Sharded Distributed Key-Value Store with OmniPaxos Consensus(Go)

Introduction

This project focuses on designing, implementing, and benchmarking a distributed, fault-tolerant Sharded Key/Value Store using the OmniPaxos consensus protocol. The system partitions keys across multiple replica groups to improve throughput and support scalability. The project consists of two main components:

  1. Shard Controller: Manages shard assignments to replica groups and handles configuration changes.
  2. Shard Key/Value Servers: Stores and manages shards, ensuring linearizable operations across configurations.

Additionally, performance benchmarking was conducted to analyze latency and throughput under various workloads using CloudLab’s infrastructure.


System Design Overview

OmniPaxos Overview

OmniPaxos is a consensus protocol that ensures fault-tolerant and consistent state replication across distributed systems. In this project, OmniPaxos was employed to achieve the following:

  • Fault Tolerance: Allows the system to tolerate failures of a minority of nodes within a replica group or the shard controller.
  • Log Replication: Ensures all replicas in a group apply operations in the same order, maintaining linearizability.
  • Dynamic Reconfiguration: Handles configuration changes, such as shard migrations, while ensuring a consistent system state.

Key components of OmniPaxos in this project:

  1. Consensus Module: Replicates both client operations (e.g., Put/Get/Append) and configuration changes across replica groups.
  2. Apply Channel: Delivers ordered log entries to the state machine, ensuring consistency during shard migrations and reconfigurations.
  3. Fault Recovery: Recovers from node failures by replaying logs and synchronizing missing data between nodes.

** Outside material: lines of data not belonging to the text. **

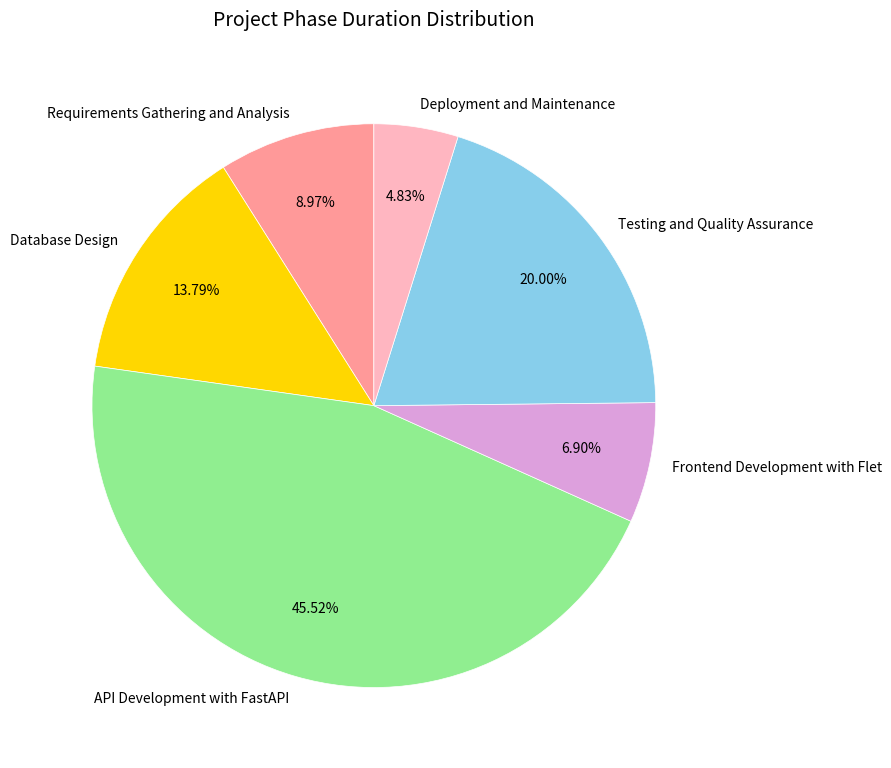

Which has a higher value, Requirements Gathering and Analysis or Frontend Development with Flet?

Requirements Gathering and Analysis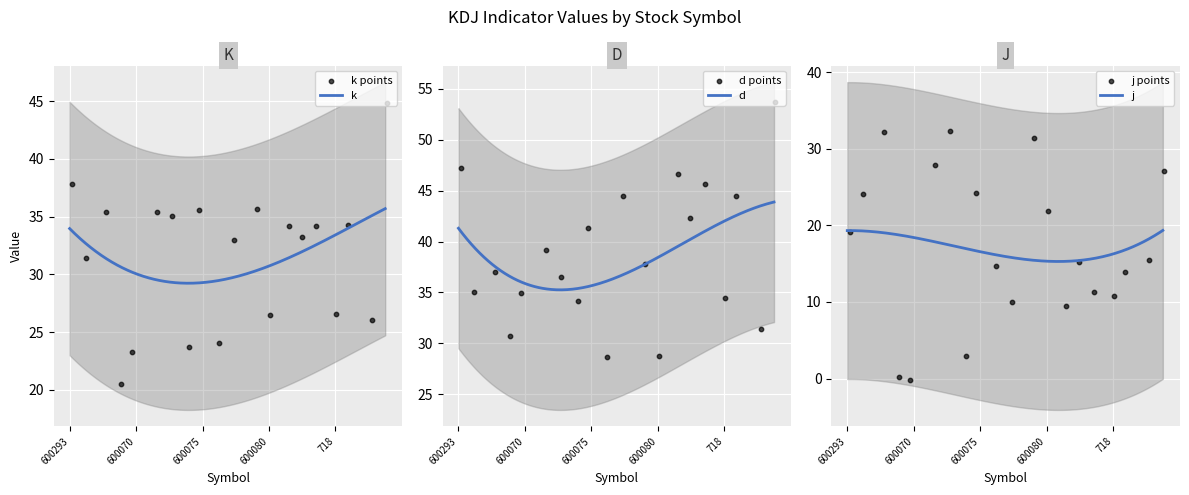

At how many categories does at least one series exceed 26?

20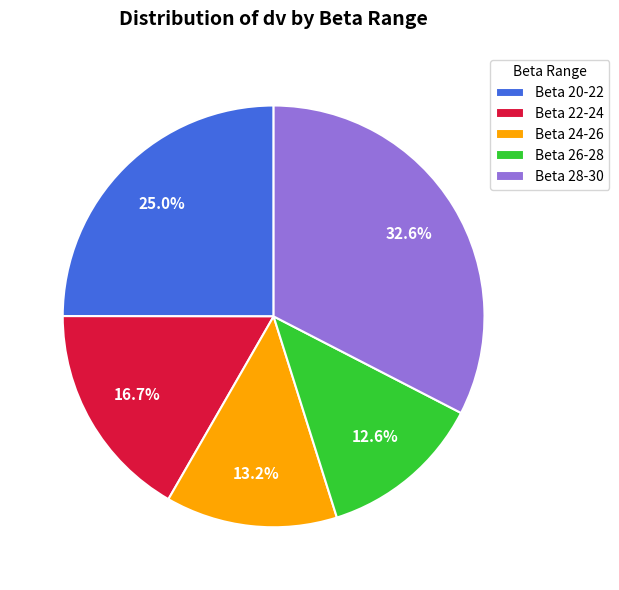

Is there a majority slice in this chart?

No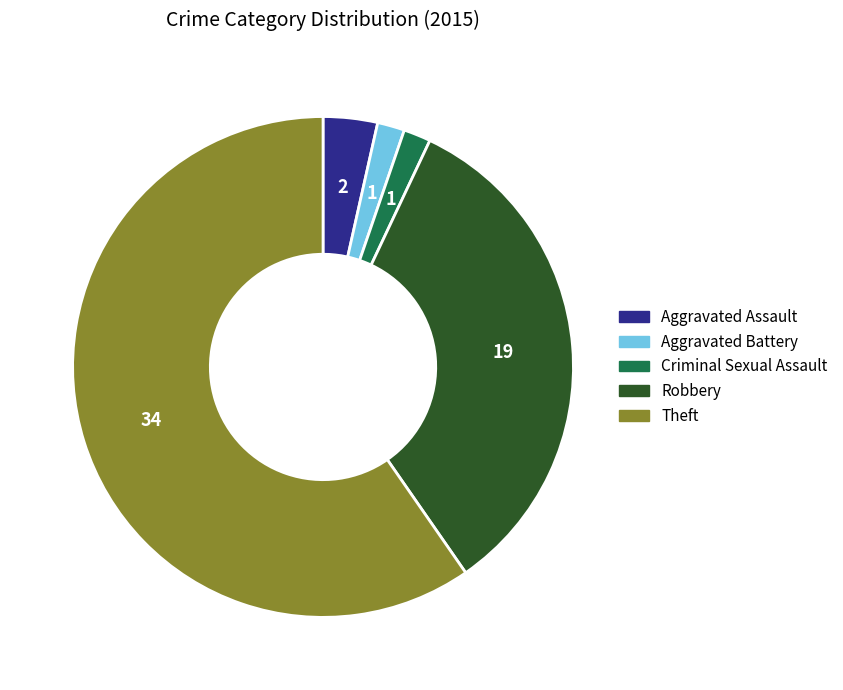

Which has a higher value, Aggravated Battery or Robbery?

Robbery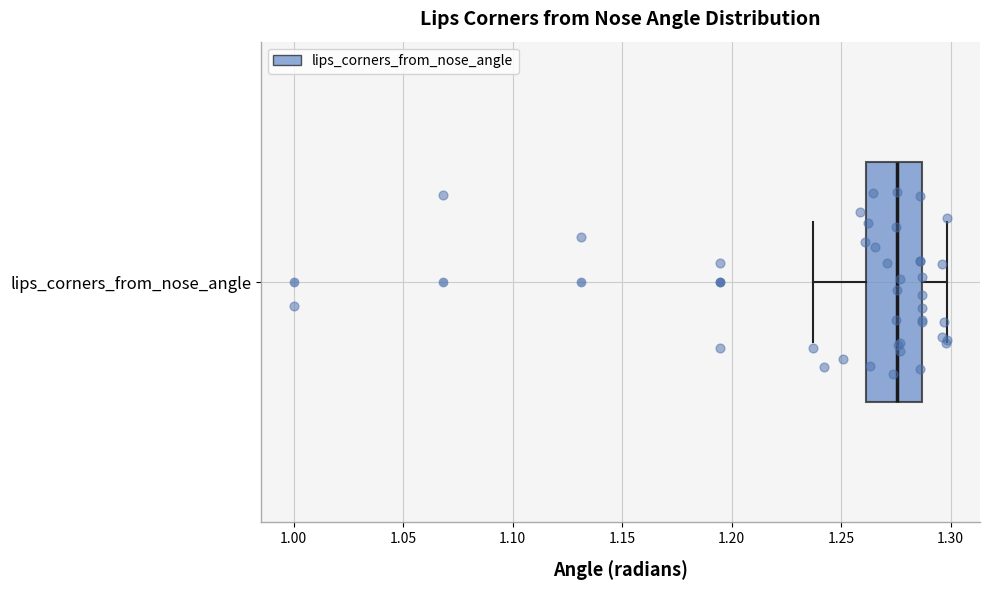

Read this box plot against the x-axis: the position of the median line, the range covered by the box, and the ends of both whiskers. The values are not printed on the chart, so give them approximately, as read against the axis.

median 1.275, box 1.260 to 1.285, whiskers 1.235 to 1.300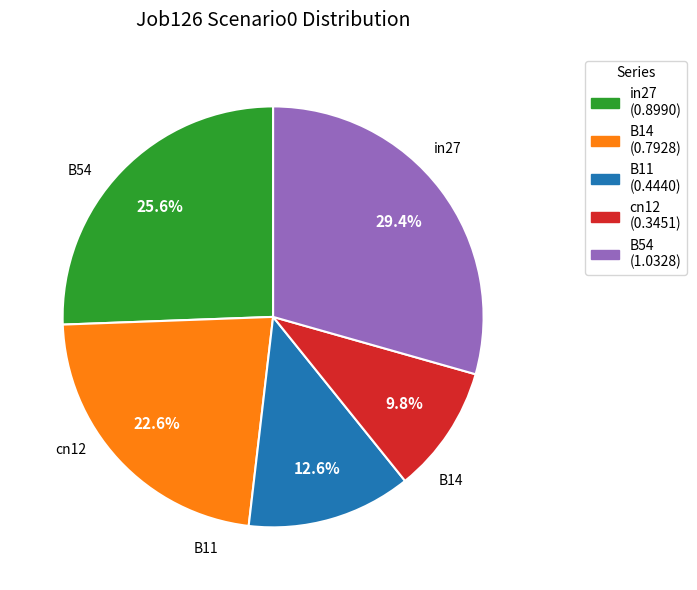

What is the largest slice in the pie chart?

B54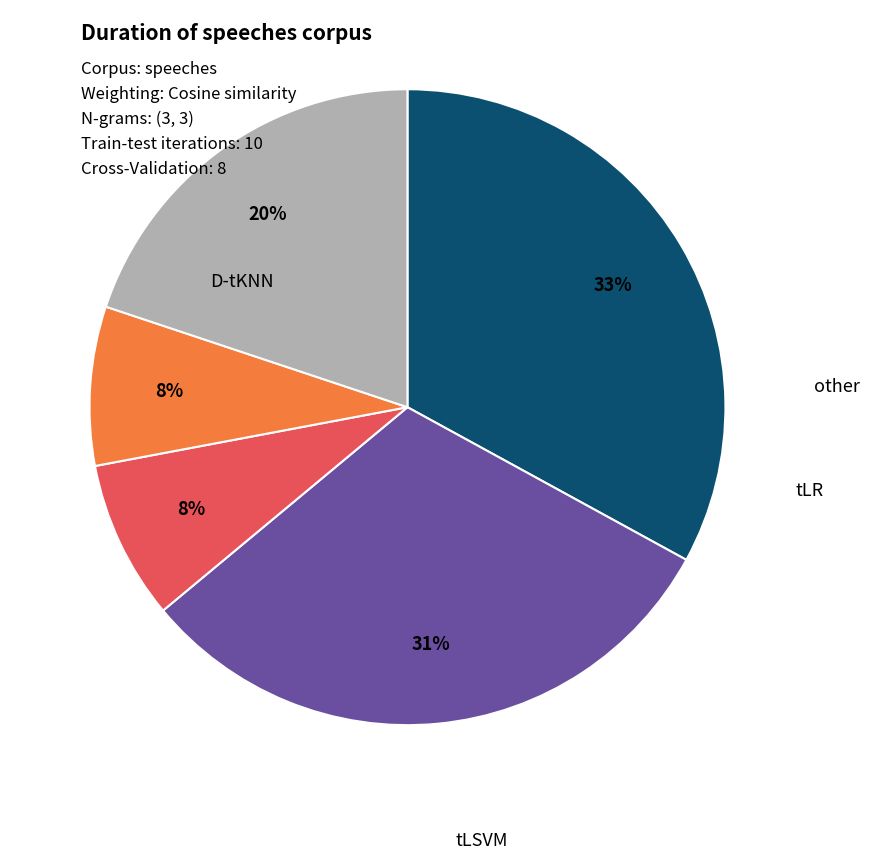

Count the number of slices in the pie.

5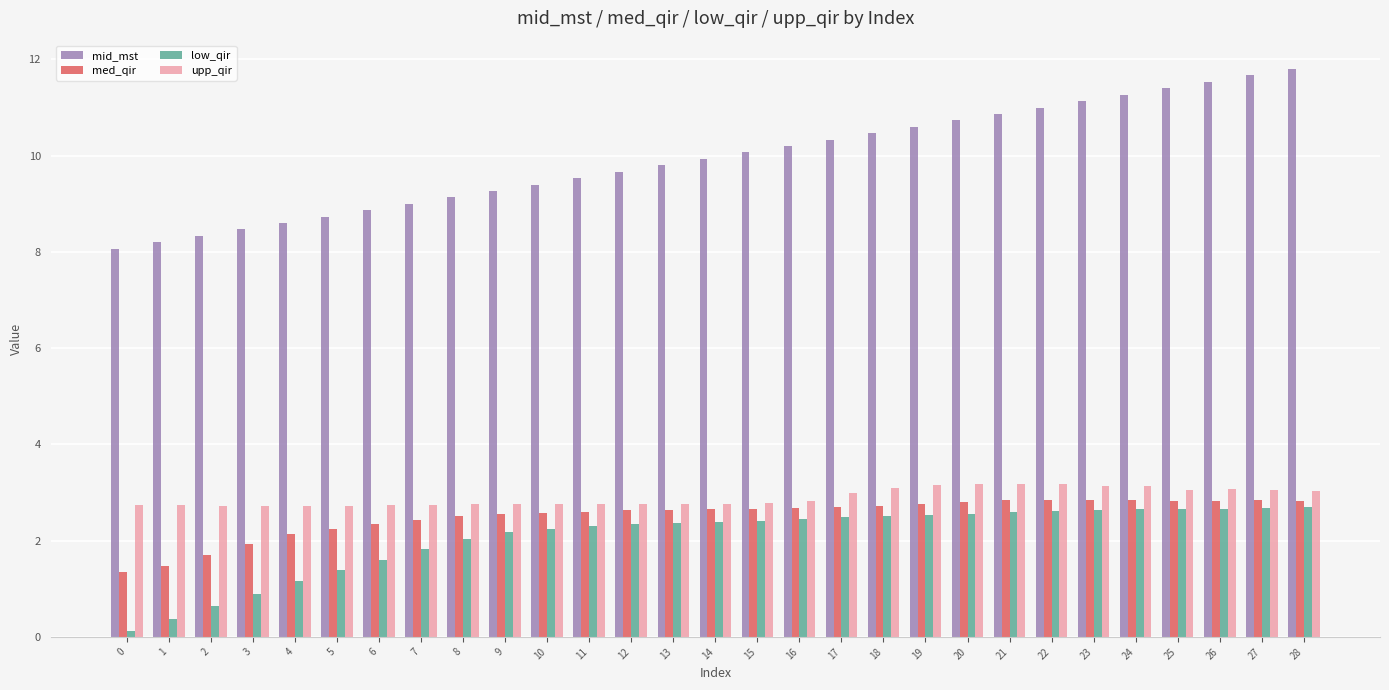

What is the approximate value of med_qir at 25?

2.8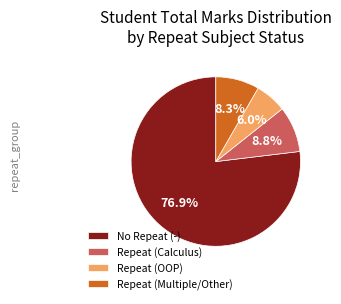

Is there a majority slice in this chart?

Yes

OmniPaxos’ deterministic logging mechanism was crucial for coordinating shard migrations and ensuring a single source of truth for shard ownership.

Shard Controller

The shard controller is responsible for managing the mapping of shards to replica groups. It supports the following RPC operations:

  • Join: Add a new replica group to the system.
  • Leave: Remove a replica group from the system.
  • Move: Assign a specific shard to a replica group.
  • Query: Retrieve the current or specific past configurations.

The shard controller ensures fault-tolerance using OmniPaxos and dynamically balances shards to minimize migration overhead during configuration changes.

Shard Key/Value Servers

Each replica group operates as a Paxos-backed storage system, serving a subset of shards. Key features include:

  • Linearizability: Ensures that all operations appear in a single, globally consistent order.
  • Shard Migration: During reconfiguration, servers transfer shard data between groups via RPC.
  • Duplicate Request Handling: Ensures at-most-once semantics for client operations.

System Workflow Diagram

Below is an overview of the Sharded Key/Value Store system workflow:

System Workflow

This diagram illustrates the interaction between clients, the shard controller, and shard key/value servers. It also highlights the role of OmniPaxos in ensuring fault tolerance and consistency.


Performance Benchmarking

Setup

Benchmarks were conducted on CloudLab using the following configuration:

  • Nodes: Single r320 instance with Ubuntu 22.04 OS.
  • Sharding: Keys distributed across three benchmarks, simulating varying workloads.
  • Metrics:
    • Latency: Measured in nanoseconds.
    • Throughput: Measured as operations per second.

Benchmarking Procedure

The benchmarking process involved running three workloads:

  1. Benchmark A: All shards being concentrated in a single group.
  2. Benchmark B: Shards are evenly distributed across two groups.
  3. Benchmark C: While two groups are used, most requests are handled by one group.

Metrics were instrumented during these benchmarks, and results were visualized using Matplotlib.


Results and Analysis

Latency Analysis

The Cumulative Distribution Function (CDF) of latency for the three benchmarks is shown below:

Latency CDF

Observations:

  • Benchmark A (Blue): Exhibits the highest latency due to all shards being concentrated in a single group. The single server handling all requests results in high server load and poor performance.
  • Benchmark B (Yellow): Shows the lowest latency as shards are evenly distributed across two groups, balancing the load and reducing bottlenecks.
  • Benchmark C (Red): Latency falls between A and B. While two groups are used, most requests are handled by one group, with partial load balancing occurring.

Throughput Analysis

The average throughput for each benchmark is summarized below:

Throughput Benchmark

Observations:

  • Benchmark A: All shards are joined to a single group, and one server handles all requests, creating a bottleneck. This results in the slowest throughput due to high server load.
  • Benchmark B: Shards are evenly split between two groups, resulting in the fastest throughput due to balanced load and reduced bottlenecks.
  • Benchmark C: Two groups are also used, but most requests are handled by one group, with some routed to the other. Throughput is intermediate, combining some load concentration and partial balancing.

Summary of Benchmarks

  • Benchmark A: Slowest due to server overload caused by all shards being handled by a single server.
  • Benchmark B: Fastest with balanced load distribution across two groups.
  • Benchmark C: Intermediate performance, balancing partial load concentration and reduced bottlenecks.